Determination of the Spin Precession in Realtime

If you place a particle in a magnetic field, which on the one hand has an intrinsic angular momentum (the so-called spin) and on the other hand a magnetic moment, the direction of the spin starts to precess if the magnetic moment and magnetic field lines are not parallel. This is similar to a spinning top, which also precesses if it is not exactly vertical.

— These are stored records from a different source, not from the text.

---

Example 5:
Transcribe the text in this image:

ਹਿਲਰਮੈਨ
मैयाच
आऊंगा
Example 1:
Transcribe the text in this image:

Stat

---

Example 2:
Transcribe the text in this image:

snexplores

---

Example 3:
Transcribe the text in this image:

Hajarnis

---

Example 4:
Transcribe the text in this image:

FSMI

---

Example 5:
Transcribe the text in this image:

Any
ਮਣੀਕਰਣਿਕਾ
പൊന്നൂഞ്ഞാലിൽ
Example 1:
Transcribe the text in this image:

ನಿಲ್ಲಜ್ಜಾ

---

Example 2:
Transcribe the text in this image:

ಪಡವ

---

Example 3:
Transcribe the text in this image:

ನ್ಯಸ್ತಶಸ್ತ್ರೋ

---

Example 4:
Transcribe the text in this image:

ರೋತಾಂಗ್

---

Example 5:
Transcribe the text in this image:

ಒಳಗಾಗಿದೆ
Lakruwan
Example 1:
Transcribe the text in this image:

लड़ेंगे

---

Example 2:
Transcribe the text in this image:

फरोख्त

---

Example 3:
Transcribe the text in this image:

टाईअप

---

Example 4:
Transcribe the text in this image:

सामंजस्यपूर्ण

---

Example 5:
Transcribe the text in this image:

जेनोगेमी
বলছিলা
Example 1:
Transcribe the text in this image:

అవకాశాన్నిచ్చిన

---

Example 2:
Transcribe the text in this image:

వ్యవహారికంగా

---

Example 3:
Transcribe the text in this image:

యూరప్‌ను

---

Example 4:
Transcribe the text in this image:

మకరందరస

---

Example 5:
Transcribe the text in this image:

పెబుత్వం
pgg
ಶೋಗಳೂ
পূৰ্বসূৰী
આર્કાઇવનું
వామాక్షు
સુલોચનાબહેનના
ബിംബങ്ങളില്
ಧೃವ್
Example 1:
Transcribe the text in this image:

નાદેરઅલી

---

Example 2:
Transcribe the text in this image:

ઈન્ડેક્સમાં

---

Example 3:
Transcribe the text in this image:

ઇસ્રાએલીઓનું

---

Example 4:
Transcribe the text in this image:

For measurements of the electric dipole moment in storage rings, it is important to know and control this precession. For this purpose, we have developed a method that allows us to measure the precession in real time and to manipulate it within certain limits (Phys. Rev. Lett. 115, 094801, Phys. Rev. Lett. 119, 014801). For this purpose, part of the beam is continuously directed onto a carbon target and the spin direction is inferred from the angular distribution of a large number of scattered particles. One difficulty is that the precession frequency of typically 120 kHz is much larger than the rate of the scattering events and the necessary frequency and phase analysis must be carried out in real time.

A direct application of this method was the first measurement of the EDM of deuterons with the so-called RF Wien filter method. Here, the electric and magnetic fields of the Wien filter oscillate at the precession frequency of the deuterons. This is only possible experimentally if both frequencies are measured continuously and tuned to each other so that the phase between the two oscillations is also kept constant.